The project is my first attempt to build a tabular Q-learning agent to solve a complicated and large scale combinatorial optimisation problem. The problem, Stochastic Home Health Care Scheduling and Routing Problem, is a variant of the well-known Stochastic Vehicle Routing Problem (SVRP). Basically, the task of such kind of problems is to assign a group of demands required by many customers to a group of vehicles with optimised cost. This project aims to train an agent that makes its own decisions and generate a routing plan.
This repo is academic-oriented.
The SVRP has been studied for many decades and now there is a substantial amount of papers with various applications, theories, mathematical models, objectives and constraints. As for this project, I intended to use the Q-learning technique and see if this popular RL algorithm can obtain satisfactory performance on large scale stochastic combinatorial problem.
Since RL algorithm requires a MDPs, the SVRP in this project was hierarchically modeled by the MDPs as the exterior level, and the CCP model as the interior level such that the CCP model represents the criteria of a single vehicle routing process, and the MDPs represents a process during which a vehicle will be chosen as an input to the CCP model at each state. Before it reaches the absorbing state which is either out of vehicle or out of demand, every single episode of the MDPs contains three steps:
- observe the current state which is practically some information about the available targets to visit.
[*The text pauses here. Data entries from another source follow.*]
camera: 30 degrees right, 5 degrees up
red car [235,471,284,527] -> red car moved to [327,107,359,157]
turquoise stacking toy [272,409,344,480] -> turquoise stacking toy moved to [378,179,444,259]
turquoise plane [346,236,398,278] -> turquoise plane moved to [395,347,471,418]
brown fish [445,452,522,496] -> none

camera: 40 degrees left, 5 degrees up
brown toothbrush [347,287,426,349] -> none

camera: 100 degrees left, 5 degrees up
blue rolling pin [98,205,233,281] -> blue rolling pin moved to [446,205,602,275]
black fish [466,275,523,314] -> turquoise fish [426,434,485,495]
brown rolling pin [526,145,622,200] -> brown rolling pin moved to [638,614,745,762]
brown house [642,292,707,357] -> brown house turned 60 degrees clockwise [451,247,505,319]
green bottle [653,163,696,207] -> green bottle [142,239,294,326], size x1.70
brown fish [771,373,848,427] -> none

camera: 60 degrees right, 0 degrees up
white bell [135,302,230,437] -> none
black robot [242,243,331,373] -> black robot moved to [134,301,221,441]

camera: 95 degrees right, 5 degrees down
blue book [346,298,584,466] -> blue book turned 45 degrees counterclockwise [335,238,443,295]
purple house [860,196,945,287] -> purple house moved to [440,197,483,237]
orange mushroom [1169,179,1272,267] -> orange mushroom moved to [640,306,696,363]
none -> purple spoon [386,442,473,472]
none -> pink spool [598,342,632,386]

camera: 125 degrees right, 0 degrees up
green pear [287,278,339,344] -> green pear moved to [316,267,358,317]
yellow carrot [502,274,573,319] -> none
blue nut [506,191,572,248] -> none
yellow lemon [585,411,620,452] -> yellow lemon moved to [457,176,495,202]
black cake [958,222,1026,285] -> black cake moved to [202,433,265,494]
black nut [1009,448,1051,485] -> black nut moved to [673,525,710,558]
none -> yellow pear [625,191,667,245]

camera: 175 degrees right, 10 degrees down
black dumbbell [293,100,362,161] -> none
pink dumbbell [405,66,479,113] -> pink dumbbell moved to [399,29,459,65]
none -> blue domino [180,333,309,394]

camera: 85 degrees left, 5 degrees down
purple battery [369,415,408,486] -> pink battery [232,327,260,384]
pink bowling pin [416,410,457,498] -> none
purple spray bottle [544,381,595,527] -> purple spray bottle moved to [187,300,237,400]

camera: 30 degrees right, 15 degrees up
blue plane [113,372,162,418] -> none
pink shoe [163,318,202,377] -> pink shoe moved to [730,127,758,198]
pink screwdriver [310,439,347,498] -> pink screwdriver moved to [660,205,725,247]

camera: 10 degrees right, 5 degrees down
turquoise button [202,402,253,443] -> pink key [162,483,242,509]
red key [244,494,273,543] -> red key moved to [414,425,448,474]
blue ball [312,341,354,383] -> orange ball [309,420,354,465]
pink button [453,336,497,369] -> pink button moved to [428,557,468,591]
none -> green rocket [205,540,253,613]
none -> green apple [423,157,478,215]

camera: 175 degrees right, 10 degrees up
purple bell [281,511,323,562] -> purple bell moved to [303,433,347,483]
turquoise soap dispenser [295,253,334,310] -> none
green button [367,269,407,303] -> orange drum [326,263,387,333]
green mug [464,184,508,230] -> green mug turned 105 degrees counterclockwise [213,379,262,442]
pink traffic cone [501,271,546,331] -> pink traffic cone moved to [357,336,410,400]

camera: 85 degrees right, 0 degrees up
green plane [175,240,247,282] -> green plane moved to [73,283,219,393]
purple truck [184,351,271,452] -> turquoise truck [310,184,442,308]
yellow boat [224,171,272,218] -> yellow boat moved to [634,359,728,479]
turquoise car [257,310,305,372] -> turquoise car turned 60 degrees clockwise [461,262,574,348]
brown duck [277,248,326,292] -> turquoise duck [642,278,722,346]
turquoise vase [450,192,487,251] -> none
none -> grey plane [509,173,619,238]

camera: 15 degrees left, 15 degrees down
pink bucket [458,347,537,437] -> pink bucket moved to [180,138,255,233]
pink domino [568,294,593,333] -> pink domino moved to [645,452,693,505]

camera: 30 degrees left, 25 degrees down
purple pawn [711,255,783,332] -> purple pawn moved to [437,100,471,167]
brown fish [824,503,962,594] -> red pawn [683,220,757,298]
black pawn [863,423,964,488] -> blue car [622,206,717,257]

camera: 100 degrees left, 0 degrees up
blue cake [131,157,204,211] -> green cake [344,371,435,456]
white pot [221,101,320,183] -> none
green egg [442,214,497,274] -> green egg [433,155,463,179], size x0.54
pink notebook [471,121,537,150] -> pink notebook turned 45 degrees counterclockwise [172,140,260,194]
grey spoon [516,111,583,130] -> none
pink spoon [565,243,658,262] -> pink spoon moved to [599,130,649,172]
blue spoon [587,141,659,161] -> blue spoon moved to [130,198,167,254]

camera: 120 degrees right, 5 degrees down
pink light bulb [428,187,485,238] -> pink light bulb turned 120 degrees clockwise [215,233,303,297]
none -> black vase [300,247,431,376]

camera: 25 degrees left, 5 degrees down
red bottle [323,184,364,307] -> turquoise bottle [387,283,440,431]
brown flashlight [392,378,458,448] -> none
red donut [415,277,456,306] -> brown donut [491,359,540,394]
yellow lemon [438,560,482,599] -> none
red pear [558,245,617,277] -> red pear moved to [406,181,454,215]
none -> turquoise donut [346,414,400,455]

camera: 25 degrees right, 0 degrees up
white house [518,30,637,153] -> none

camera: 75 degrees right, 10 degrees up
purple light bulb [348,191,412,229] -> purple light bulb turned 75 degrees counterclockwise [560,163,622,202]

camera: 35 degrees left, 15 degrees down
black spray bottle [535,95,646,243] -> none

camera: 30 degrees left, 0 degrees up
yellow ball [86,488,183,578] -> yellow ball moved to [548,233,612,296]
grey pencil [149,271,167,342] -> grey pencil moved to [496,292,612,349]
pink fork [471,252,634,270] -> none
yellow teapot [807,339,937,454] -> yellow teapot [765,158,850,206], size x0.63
- take an action, that is, choose a vehicle.
- observe the reward according to the solution given by the algorithm that solves the CCP model.
The objective of the model is to maximize the fulfilled demands with least waiting cost. The QL agent was expected to learn to make a plan that satisfies the objective as much as possible.
But till now the algorithm does yet perform very well on the instance, which is probably due to the following problems:
- The state definition of the MDPs is not correct enough that it couldn't fully represent the environment.
- The reward function of the MDPs is not appropriate enough that it couldn't lead the agent towords sensible policy.
- The ACO algorithm that solves the CCP model is essentially based on random evolution, which commonly produces different sub-solution at each state of the MDPs, thus makes it more difficult for the QL agent to learn the right behavious.
- Unsupervised algorithms (like CNN, DQN, QL, etc.) need a huge amount of training data to learn sensible results.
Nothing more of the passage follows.